Marguerite Mertens n’était jamais à court de propositions : création d’un tarif réduit pour l’accès des pensionnés aux bains communaux, installation de lavoir communal de manière à alléger le travail des ménagères, octroi de crédits décents pour les crèches et les garderies, baisse des tarifs des tramways en particulier le dimanche. Voilà encore quelques thèmes récurrents de ses interventions.
Elle obtient l’accord du conseil communal en faveur d’un subside pour le Centre de défense de l’école officielle et elle décroche un doublement du crédit accordé à la bibliothèque populaire.
Marguerite s’est battue avec constance pour améliorer les conditions d’habitat tout à fait déplorables à l’époque des immeubles appartenant à la commune et où les promesses étaient répétées d’année en année. « Vous laissez des centaines de gens croupir dans les taudis de la rue Gray, constatait-elle le 4 décembre 1951. Retenez bien la rue Gray: on y reviendra ! »

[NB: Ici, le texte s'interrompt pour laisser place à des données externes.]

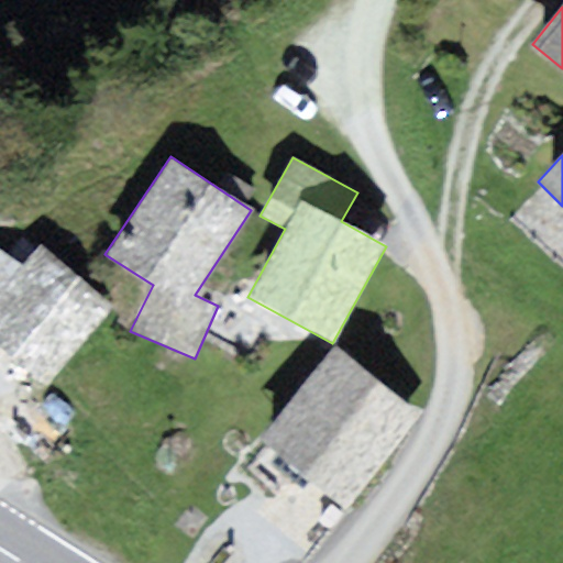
[(113,306),(36,247),(21,268),(0,252),(0,351),(51,389),(113,306)]
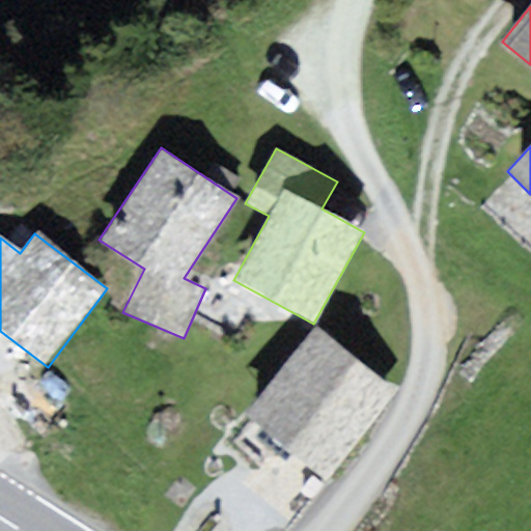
[(398,393),(318,329),(246,417),(327,481),(398,393)]
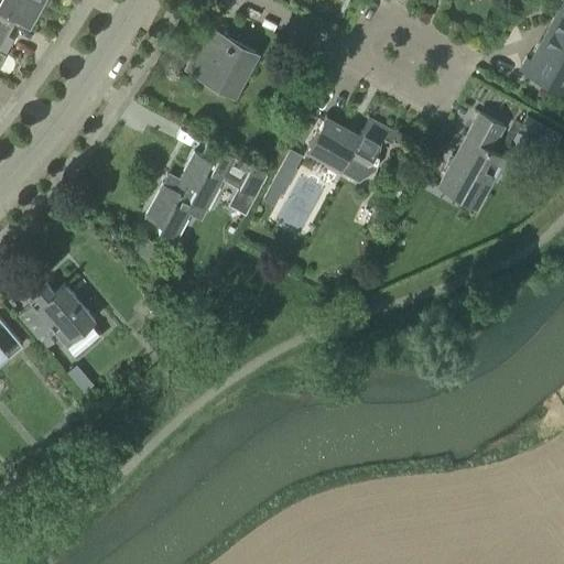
[(0,0),(0,14),(13,23),(29,31),(41,8),(34,4),(36,0),(0,0)]
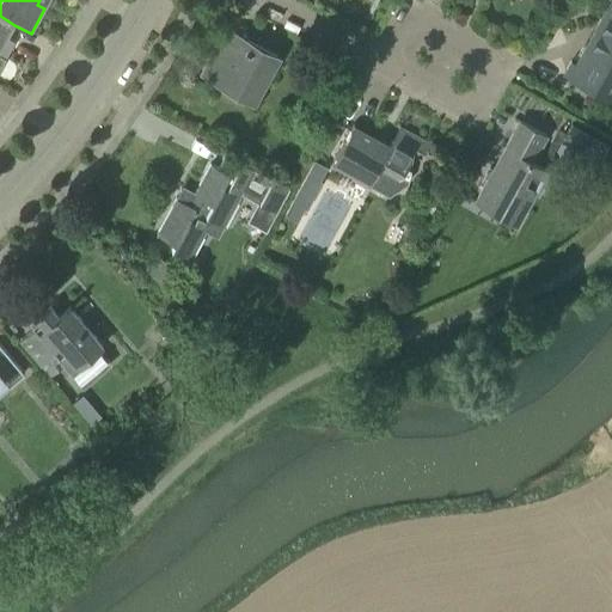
[(611,0),(576,62),(573,60),(565,72),(570,74),(569,77),(611,99),(611,0)]
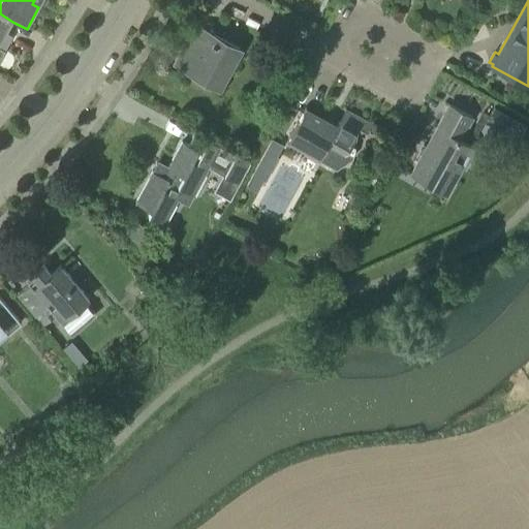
[(13,38),(5,34),(12,22),(0,13),(0,62),(5,54),(13,38)]
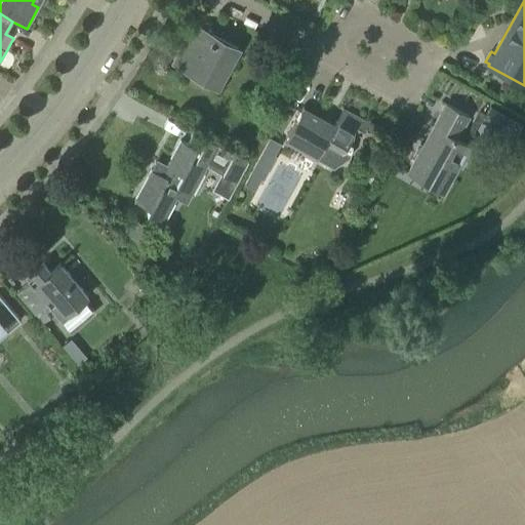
[(223,93),(244,52),(210,34),(196,27),(174,68),(223,93)]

Sur le fonctionnement même de l’institution, du conseil communal, Marguerite a formulé des critiques de fond qui devaient grandement déplaire au collège : « transparence insuffisante, études souvent bâclées, attitude raide et témoignage d’une méconnaissance profonde des réalités sociales. « Le conseil communal ne peut se contenter d’être comptable des finances communales, il doit être l’interprète et le défenseur de la population qui constitue la commune, déclarait-elle le 5 décembre 1950 et de l’aider. Une fois encore elle intervenait pour une fiscalité dégressive, une politique du logement, la défense du service public et de son personnel.

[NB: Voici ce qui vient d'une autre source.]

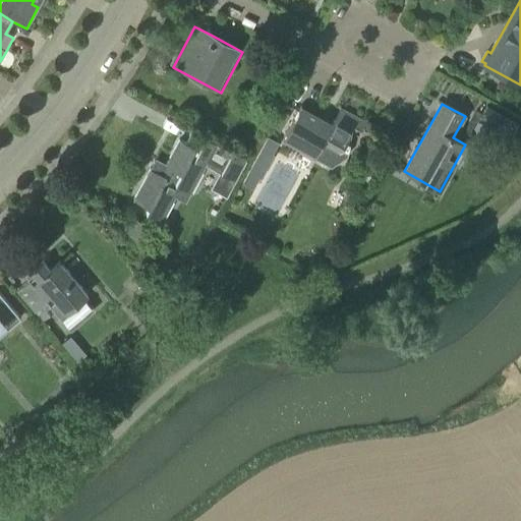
[(487,105),(479,120),(511,137),(519,121),(487,105)]
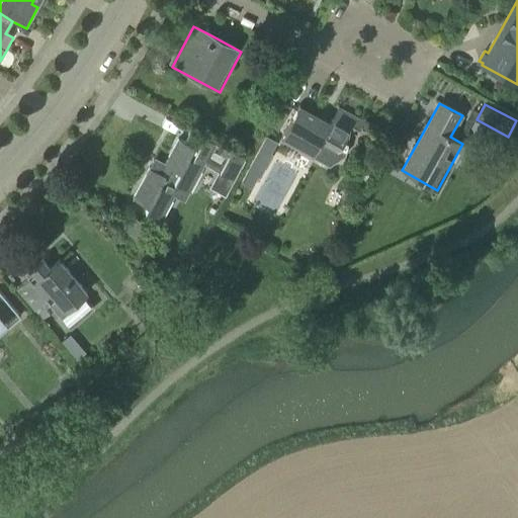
[(330,121),(298,106),(281,138),(312,155),(333,166),(347,157),(349,150),(350,145),(354,128),(358,130),(362,121),(338,108),(330,121)]
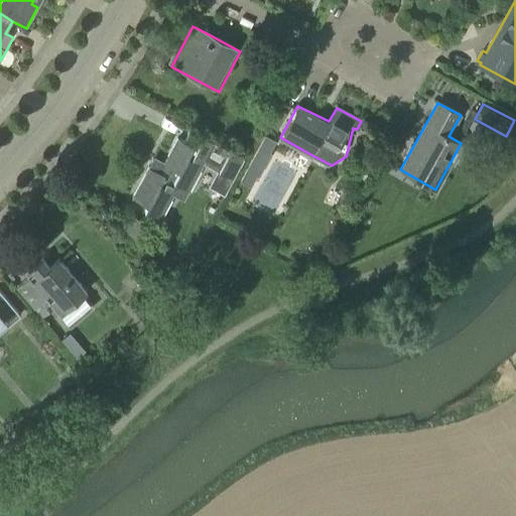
[(144,213),(160,221),(173,197),(183,202),(205,162),(216,168),(225,151),(198,136),(191,147),(176,139),(163,164),(154,159),(132,199),(148,207),(144,213)]
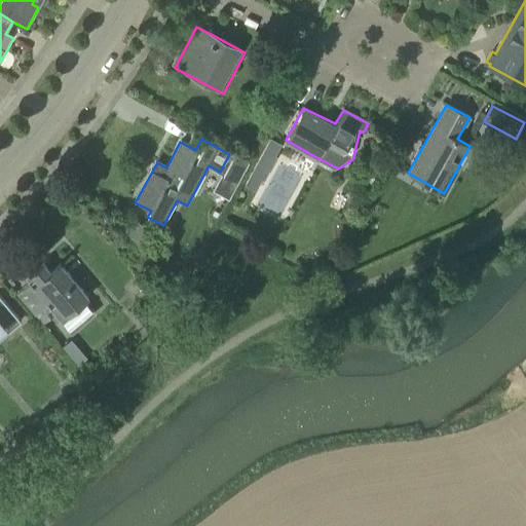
[(269,140),(264,150),(273,155),(279,145),(269,140)]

Conseillère communal assidue et combative, Marguerite ne fut pas réélue en 1952. Elle allait poursuivre son combat sur d’autres terrains, obstinée et souriante.
Dans l’intervalle, elle a retrouvé un emploi dans le secteur privé. Fidèle au PC et elle investit ses immenses énergies dans des secteurs divers : solidarité avec le peuple vietnamien où Marguerite militera avec Madeleine Jacquemotte, l’abbé Houtard et le sénateur socialiste Rollin, défense d’Angela Davis, cette communiste noire américaine devenue un symbole de la lutte pour les droits civiques, comité contre les interdits professionnels en République fédérale allemande à l’heure de la guerre froide.
Mais dans la durée, c’est surtout le secteur « luttes urbaines » via le Comité d’habitants de la rue Gray, une rue et un quartier du bas d’Ixelles souvent inondé et négligé que Marguerite va investir de ses talents d’administratrice patiente et stimulante. Très attentive aux réalités du terrain, écoutant soigneusement les propos des uns et des autres, informée des exigences techniques, elle a grandement contribué à faire prendre conscience aux simples gens qu’ils pouvaient, à certaines conditions, se faire entendre des décideurs politiques. Elle déclarait à ce propos, lors d’une table ronde sur les luttes urbaines en 1975 : « Les comités de café représentent quelque chose de nouveau dans la mesure où grâce à leur action, les citoyens concernés refusent désormais de se laisser imposer la politique du fait accompli du moins en matière d’habitat. Si les comités ne mettent pas en péril le pouvoir économique, ils bousculent les élus. Cela m’apparaît comme un net progrès. »
À Jean-François Vaes, alors sénateur ECOLO qui l’interrogeait en 1993 sur cette longue expérience elle déclarait : « Durant ces 20 ans de lutte, de sueur, de déception on a souvent l’impression d’être cocu mais c’est chouette quand même. » On peut affirmer sans exagérer que Marguerite a éduqué des dizaines de citoyens jeunes ou pas à l’action pluraliste de quartier c’est-à-dire à l’écoute, à l’organisation de débats, à la pratique du pétitionnement, à la négociation avec les autorités.
Sa fidélité au PC qui avait été pour elle une manière de colonne vertébrale était devenue de plus en plus critique. Elle observe dans une contribution à une conférence fédérale en 1985 : « Je nous sens complètement sclérosés… aucun courant d’idées ne circule plus
Son dernier geste politique fut de figurer avec Maggy Rayet-Van Loo et Anne Herscovici comme candidate indépendante sur les listes ECOLO à Ixelles lors des élections communales de 1992.
Marguerite a vécu seule, sans compagne ou compagnon, très attachée à sa liberté mais toujours attentive à la détresse des gens. Elle aura été pour sa filleule « une mère de rechange » et elle a aidé avec chaleur de nombreuses personnes esseulées.
C’était une grande lectrice : Yourcenar, Colette, Jean Rostand figureraient parmi ses favoris. Elle fut aussi une grande voyageuse et une chineuse avertie dotée jusqu’au bout d’un grand appétit de vivre.
Marguerite Mertens : une femme engagée, forte et modeste. Une vie généreuse toute de cohérence et de lucidité.